● Work required
Please copy the data below word for word, line by line.
══ Information provided ══
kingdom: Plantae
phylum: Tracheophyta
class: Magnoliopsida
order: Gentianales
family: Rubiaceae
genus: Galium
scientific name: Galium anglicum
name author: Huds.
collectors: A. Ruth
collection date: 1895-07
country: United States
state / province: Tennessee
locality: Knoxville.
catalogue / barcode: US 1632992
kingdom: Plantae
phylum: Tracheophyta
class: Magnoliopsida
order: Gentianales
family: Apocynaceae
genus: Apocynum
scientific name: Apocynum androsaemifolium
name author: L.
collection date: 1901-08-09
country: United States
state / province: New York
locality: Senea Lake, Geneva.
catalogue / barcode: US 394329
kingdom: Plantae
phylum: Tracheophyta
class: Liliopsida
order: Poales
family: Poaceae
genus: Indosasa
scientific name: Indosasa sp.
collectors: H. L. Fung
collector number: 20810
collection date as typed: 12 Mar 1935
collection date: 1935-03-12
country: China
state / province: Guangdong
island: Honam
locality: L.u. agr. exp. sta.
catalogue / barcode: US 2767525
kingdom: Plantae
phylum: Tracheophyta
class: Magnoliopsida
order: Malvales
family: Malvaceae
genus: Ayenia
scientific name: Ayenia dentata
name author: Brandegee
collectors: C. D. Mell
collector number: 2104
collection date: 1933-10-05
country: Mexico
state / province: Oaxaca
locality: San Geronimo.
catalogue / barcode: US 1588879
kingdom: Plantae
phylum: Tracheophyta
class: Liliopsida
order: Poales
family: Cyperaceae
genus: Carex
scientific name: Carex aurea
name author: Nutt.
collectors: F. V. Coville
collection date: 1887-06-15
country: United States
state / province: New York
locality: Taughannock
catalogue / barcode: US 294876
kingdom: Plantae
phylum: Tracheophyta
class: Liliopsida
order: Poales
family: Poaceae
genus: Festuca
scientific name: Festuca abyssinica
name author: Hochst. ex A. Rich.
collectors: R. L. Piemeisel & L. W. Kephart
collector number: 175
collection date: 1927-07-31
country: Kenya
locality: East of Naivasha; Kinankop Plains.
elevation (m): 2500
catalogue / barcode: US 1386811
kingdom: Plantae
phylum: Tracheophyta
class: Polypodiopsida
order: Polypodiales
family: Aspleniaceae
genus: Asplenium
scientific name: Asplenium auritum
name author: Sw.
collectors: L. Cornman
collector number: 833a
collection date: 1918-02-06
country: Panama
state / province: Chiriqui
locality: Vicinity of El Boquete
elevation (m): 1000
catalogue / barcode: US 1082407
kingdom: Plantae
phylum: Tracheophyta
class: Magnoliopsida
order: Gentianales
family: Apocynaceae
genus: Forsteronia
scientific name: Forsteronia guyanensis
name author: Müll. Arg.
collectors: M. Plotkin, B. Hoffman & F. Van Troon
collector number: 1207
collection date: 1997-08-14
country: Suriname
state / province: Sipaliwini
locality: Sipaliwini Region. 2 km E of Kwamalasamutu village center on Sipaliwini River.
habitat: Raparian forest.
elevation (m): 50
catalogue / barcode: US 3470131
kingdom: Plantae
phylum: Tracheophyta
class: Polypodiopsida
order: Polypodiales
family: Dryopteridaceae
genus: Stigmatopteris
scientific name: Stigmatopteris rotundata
═══
● Written response
kingdom: Plantae
phylum: Tracheophyta
class: Magnoliopsida
order: Gentianales
family: Rubiaceae
genus: Galium
scientific name: Galium anglicum
name author: Huds.
collectors: A. Ruth
collection date: 1895-07
country: United States
state / province: Tennessee
locality: Knoxville.
catalogue / barcode: US 1632992
kingdom: Plantae
phylum: Tracheophyta
class: Magnoliopsida
order: Gentianales
family: Apocynaceae
genus: Apocynum
scientific name: Apocynum androsaemifolium
name author: L.
collection date: 1901-08-09
country: United States
state / province: New York
locality: Senea Lake, Geneva.
catalogue / barcode: US 394329
kingdom: Plantae
phylum: Tracheophyta
class: Liliopsida
order: Poales
family: Poaceae
genus: Indosasa
scientific name: Indosasa sp.
collectors: H. L. Fung
collector number: 20810
collection date as typed: 12 Mar 1935
collection date: 1935-03-12
country: China
state / province: Guangdong
island: Honam
locality: L.u. agr. exp. sta.
catalogue / barcode: US 2767525
kingdom: Plantae
phylum: Tracheophyta
class: Magnoliopsida
order: Malvales
family: Malvaceae
genus: Ayenia
scientific name: Ayenia dentata
name author: Brandegee
collectors: C. D. Mell
collector number: 2104
collection date: 1933-10-05
country: Mexico
state / province: Oaxaca
locality: San Geronimo.
catalogue / barcode: US 1588879
kingdom: Plantae
phylum: Tracheophyta
class: Liliopsida
order: Poales
family: Cyperaceae
genus: Carex
scientific name: Carex aurea
name author: Nutt.
collectors: F. V. Coville
collection date: 1887-06-15
country: United States
state / province: New York
locality: Taughannock
catalogue / barcode: US 294876
kingdom: Plantae
phylum: Tracheophyta
class: Liliopsida
order: Poales
family: Poaceae
genus: Festuca
scientific name: Festuca abyssinica
name author: Hochst. ex A. Rich.
collectors: R. L. Piemeisel & L. W. Kephart
collector number: 175
collection date: 1927-07-31
country: Kenya
locality: East of Naivasha; Kinankop Plains.
elevation (m): 2500
catalogue / barcode: US 1386811
kingdom: Plantae
phylum: Tracheophyta
class: Polypodiopsida
order: Polypodiales
family: Aspleniaceae
genus: Asplenium
scientific name: Asplenium auritum
name author: Sw.
collectors: L. Cornman
collector number: 833a
collection date: 1918-02-06
country: Panama
state / province: Chiriqui
locality: Vicinity of El Boquete
elevation (m): 1000
catalogue / barcode: US 1082407
kingdom: Plantae
phylum: Tracheophyta
class: Magnoliopsida
order: Gentianales
family: Apocynaceae
genus: Forsteronia
scientific name: Forsteronia guyanensis
name author: Müll. Arg.
collectors: M. Plotkin, B. Hoffman & F. Van Troon
collector number: 1207
collection date: 1997-08-14
country: Suriname
state / province: Sipaliwini
locality: Sipaliwini Region. 2 km E of Kwamalasamutu village center on Sipaliwini River.
habitat: Raparian forest.
elevation (m): 50
catalogue / barcode: US 3470131
kingdom: Plantae
phylum: Tracheophyta
class: Polypodiopsida
order: Polypodiales
family: Dryopteridaceae
genus: Stigmatopteris
scientific name: Stigmatopteris rotundata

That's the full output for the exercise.